__Exercise details__
Update the crate training thread from the passage starting at "Always best to" and ending at "bed and .........", replacing "alarm" with "timer".

(Quoted passage Opens)

# Crate Training Failure!



## CalliesMom (Apr 8, 2014)

I've read almost everything there is out there about crate training. I got my pup (9 weeks old) comfortable going in and out of the crate on her own. I then would feed her meals in the crate and the lock the door while she ate. I started to slowly increase the amount of time she was in there with the ultimate goal being that when I have to leave the house as well as at night, she will stay in the crate. 

However, now she won't even let me lock the door while she eats. She picks up some food then spins around to make sure the door is still open. If it's not then she begins screaming. Not whining or barking, but practically howling! She does not quit. 

I tried putting her in with a blanket, without a blanket, special kong treat, no toys, etc. She doesn't care if I'm sitting right next to the crate or on the other side of the house, she screams the whole time. 

I'm not sure what to do now. She was slowly improving and now I feel like were worse than she was on day 1. 

Help???? I don't like the idea of leaving her out all night. Not just because of the housebreaking issues but also because I can't be sure she's not getting into anything bad (although I've tried my best to puppy proof the house). Thanks!!


----------



## gurlonfire2004 (Jan 15, 2014)

You can't let her out while she is crying or she learns that is the way to get out. You have to wait until she is quiet, even if it is only for a few seconds. My pup is 5 months old and she will still cry for a minute when I crate her and walk out. But it only lasts for a minute-she is just telling me that she doesn't want me to go.


----------



## CalliesMom (Apr 8, 2014)

I haven't been. I always wait for a lull before I open the crate.


----------



## sehrgutcsg (Feb 7, 2014)

I do not feed the dog in the crate. I throw her in there and lock the door, put a little water in the door because there's two dishes and at night time I have a dog cage that folds up and I stuff it over next to the bed and she sleeps next to me on the bed -she makes noise every once in a while I convince her that's not going to happen. She doesn't spend that much time in the crate she's a little over 3 1/2 months we put her in there while were eating dinner so that she's not all over on top of us because she hasn't learned that yet and the crate is extra-large 48 x 36 it's a big one.

My advice is close the door when she's being loaded into the crate before she turns around.


----------



## MaggieRoseLee (Aug 17, 2001)

My pup needs to get in the crate, then I put in the food bowl and close the door. So you may want to try that. Then when she's done eating if she screams she just stays in until she stops screaming. Ear plugs for ME are an allowable training tool 

Always best to NOT have a crate too large, helps with the housebreaking. I know I have a 12 week old puppy and still set the alarm for 3 am to get her out to potty then back for the rest of the night sleep.

And I got a bit confused about the nighttime ritual. You have the crate beside your bed. Put her in, toss in a treat/kong/chewie, close the door, go to bed and .........

You purchase and start up with Crate Games yet?


----------



## nktigger99 (Aug 22, 2006)

You just have to ignore the crying and screaming. She will get used to it.

(Quoted passage Closes)
(Provided data Opens)

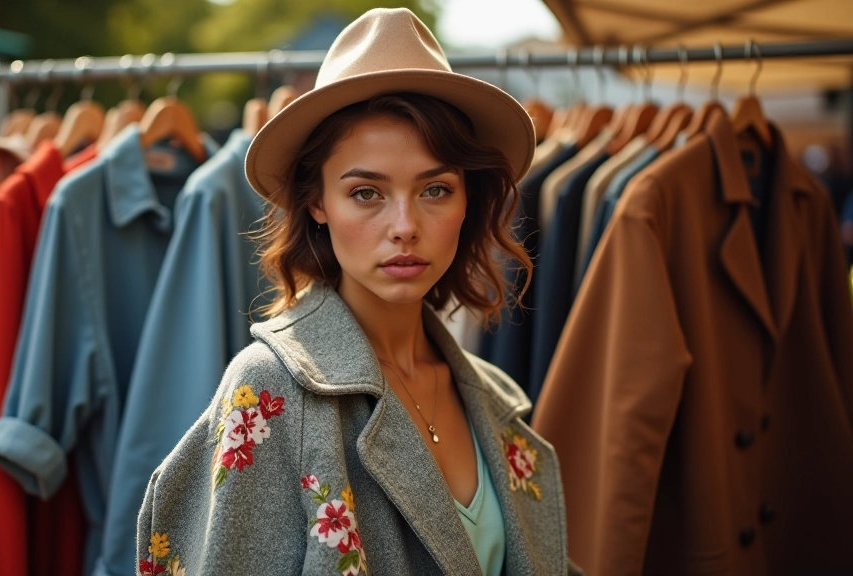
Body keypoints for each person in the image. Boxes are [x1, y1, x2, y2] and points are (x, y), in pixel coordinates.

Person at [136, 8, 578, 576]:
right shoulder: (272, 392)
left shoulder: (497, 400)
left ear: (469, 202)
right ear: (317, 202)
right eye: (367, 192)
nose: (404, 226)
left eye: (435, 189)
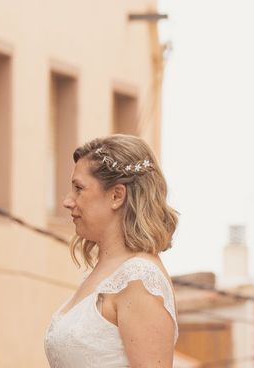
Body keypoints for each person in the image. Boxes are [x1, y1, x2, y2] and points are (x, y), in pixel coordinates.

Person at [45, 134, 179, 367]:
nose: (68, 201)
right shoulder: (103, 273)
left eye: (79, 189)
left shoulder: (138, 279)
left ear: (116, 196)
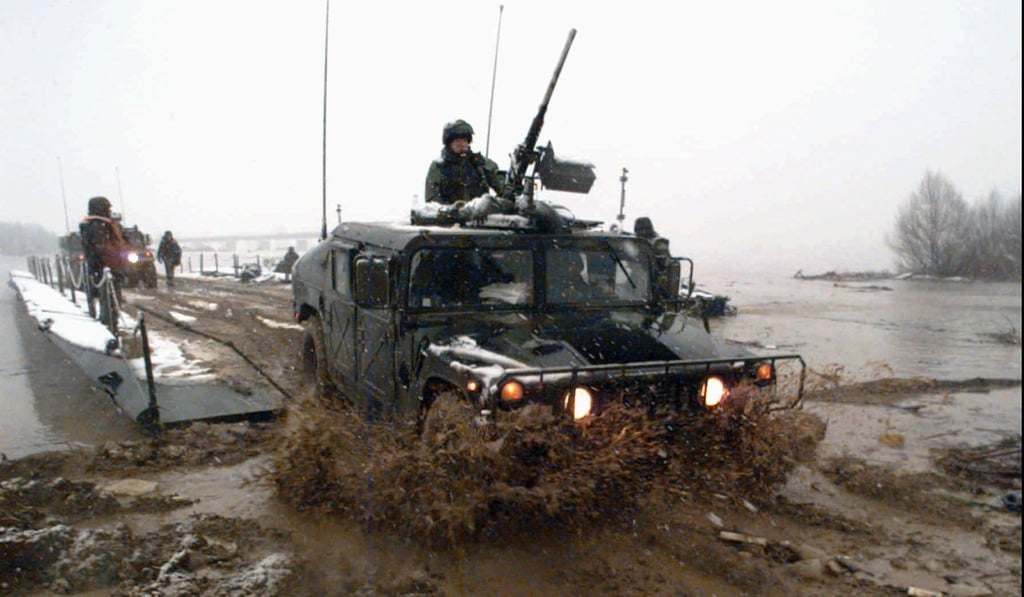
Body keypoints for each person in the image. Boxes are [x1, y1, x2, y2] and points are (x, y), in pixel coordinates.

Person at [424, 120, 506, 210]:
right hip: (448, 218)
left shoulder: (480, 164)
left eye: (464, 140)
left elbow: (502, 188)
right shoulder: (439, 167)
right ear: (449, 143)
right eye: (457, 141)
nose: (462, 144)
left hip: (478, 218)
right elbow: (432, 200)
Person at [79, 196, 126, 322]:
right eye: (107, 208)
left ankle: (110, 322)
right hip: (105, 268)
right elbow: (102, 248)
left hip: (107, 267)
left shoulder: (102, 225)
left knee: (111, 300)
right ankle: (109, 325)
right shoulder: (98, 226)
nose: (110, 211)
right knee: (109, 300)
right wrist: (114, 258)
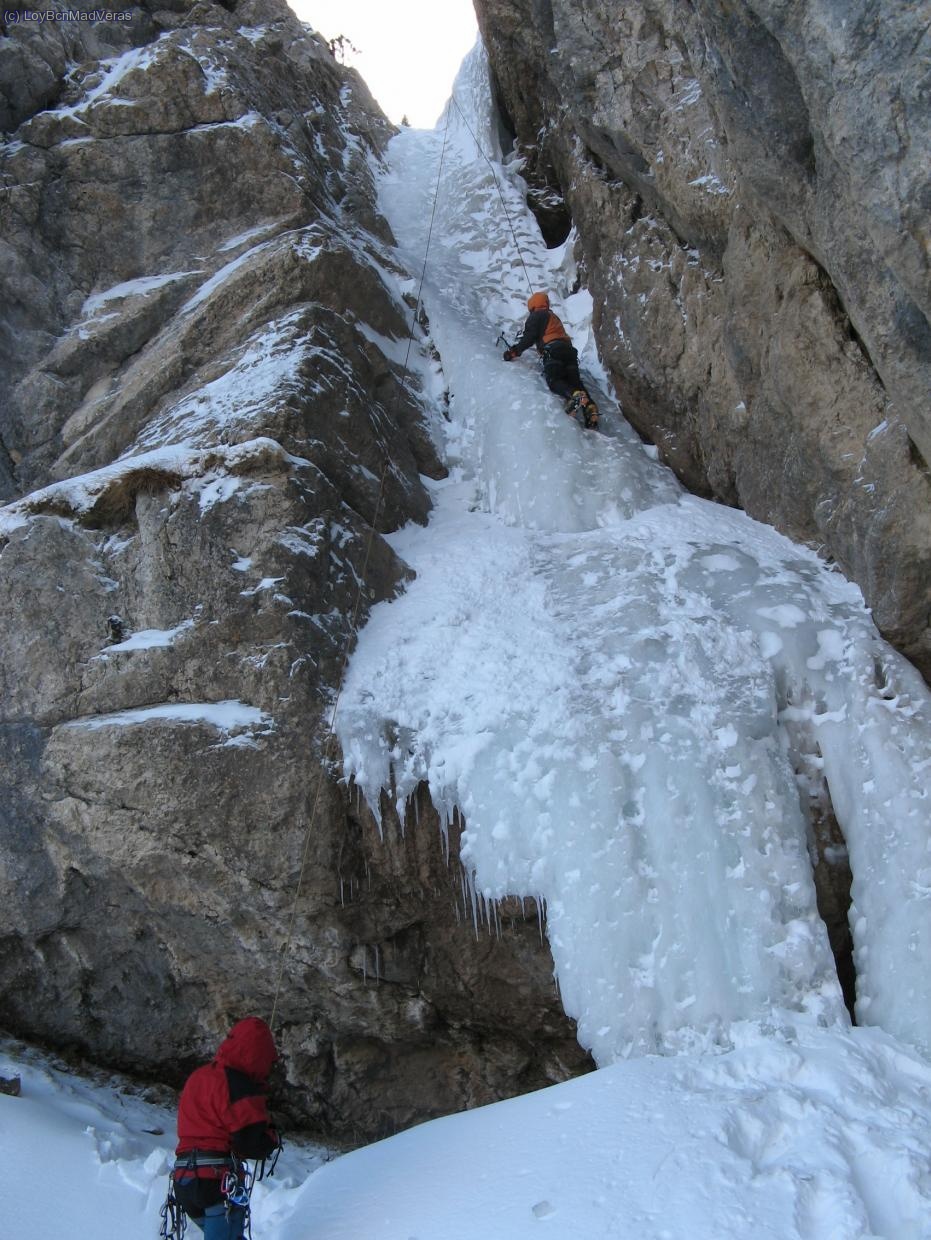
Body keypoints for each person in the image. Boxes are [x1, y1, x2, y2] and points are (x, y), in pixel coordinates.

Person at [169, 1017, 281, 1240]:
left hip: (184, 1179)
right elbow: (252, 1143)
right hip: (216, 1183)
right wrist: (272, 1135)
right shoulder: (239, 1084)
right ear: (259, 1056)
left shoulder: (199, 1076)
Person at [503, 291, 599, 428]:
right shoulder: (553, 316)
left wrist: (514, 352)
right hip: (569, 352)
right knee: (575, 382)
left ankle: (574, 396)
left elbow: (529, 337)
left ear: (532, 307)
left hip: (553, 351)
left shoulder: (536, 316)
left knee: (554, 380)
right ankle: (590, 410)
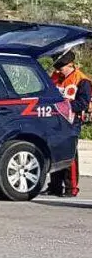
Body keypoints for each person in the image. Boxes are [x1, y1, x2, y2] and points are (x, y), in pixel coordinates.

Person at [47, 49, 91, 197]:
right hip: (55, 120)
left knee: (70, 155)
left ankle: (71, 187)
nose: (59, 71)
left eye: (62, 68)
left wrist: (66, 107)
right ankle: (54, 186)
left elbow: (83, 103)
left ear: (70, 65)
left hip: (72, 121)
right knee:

(Provided data Closes)
(Provided data Opens)

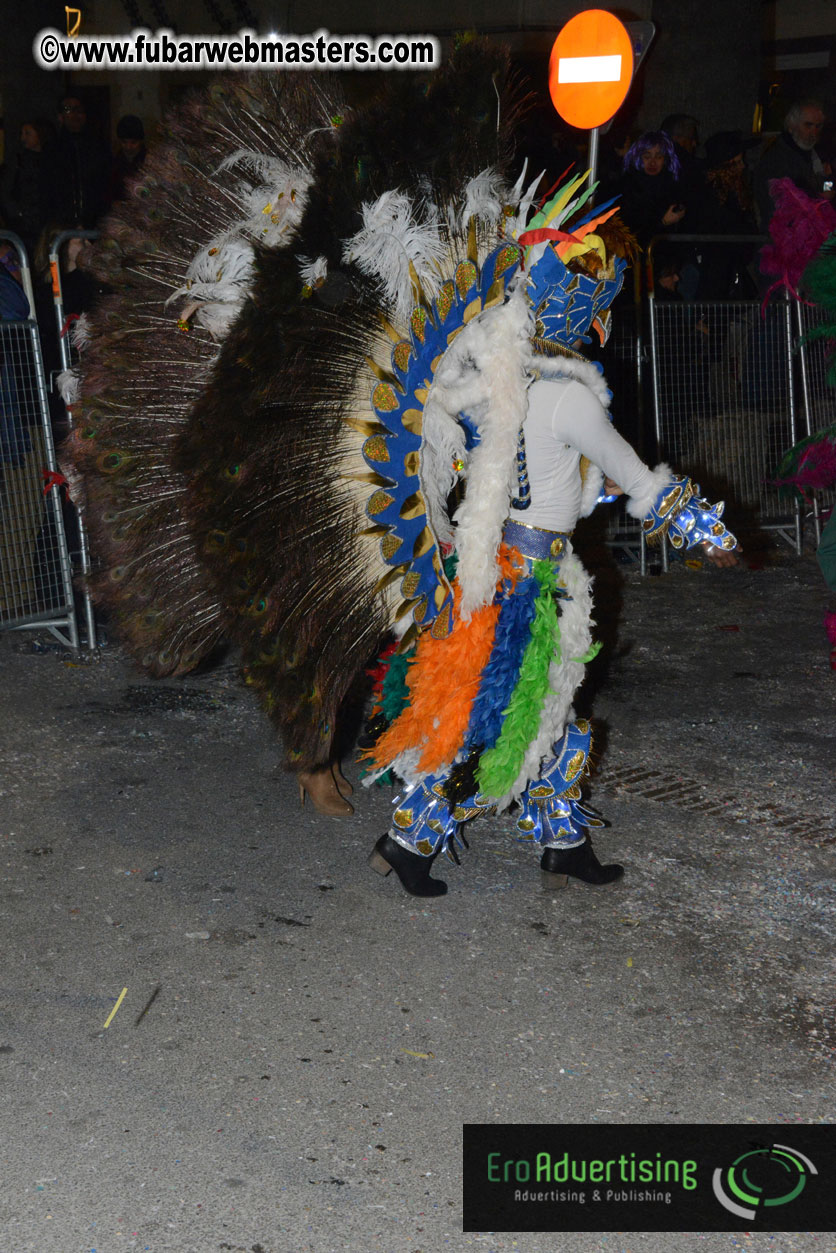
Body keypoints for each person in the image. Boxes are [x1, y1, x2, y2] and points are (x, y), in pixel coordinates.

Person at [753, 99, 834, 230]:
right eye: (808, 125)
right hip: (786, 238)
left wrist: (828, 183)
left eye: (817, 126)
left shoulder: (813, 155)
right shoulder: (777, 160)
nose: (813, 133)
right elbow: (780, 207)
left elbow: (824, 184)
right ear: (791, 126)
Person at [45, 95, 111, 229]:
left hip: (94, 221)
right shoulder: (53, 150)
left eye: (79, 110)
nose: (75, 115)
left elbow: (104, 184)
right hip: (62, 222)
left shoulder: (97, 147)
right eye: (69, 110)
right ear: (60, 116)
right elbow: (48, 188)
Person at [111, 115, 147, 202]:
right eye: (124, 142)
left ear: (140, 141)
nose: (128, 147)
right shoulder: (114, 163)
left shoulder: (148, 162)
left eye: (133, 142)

(Provided data Closes)

__Answer below__
Always best to NOT have a crate too large, helps with the housebreaking. I know I have a 12 week old puppy and still set the timer for 3 am to get her out to potty then back for the rest of the night sleep.

And I got a bit confused about the nighttime ritual. You have the crate beside your bed. Put her in, toss in a treat/kong/chewie, close the door, go to bed and .........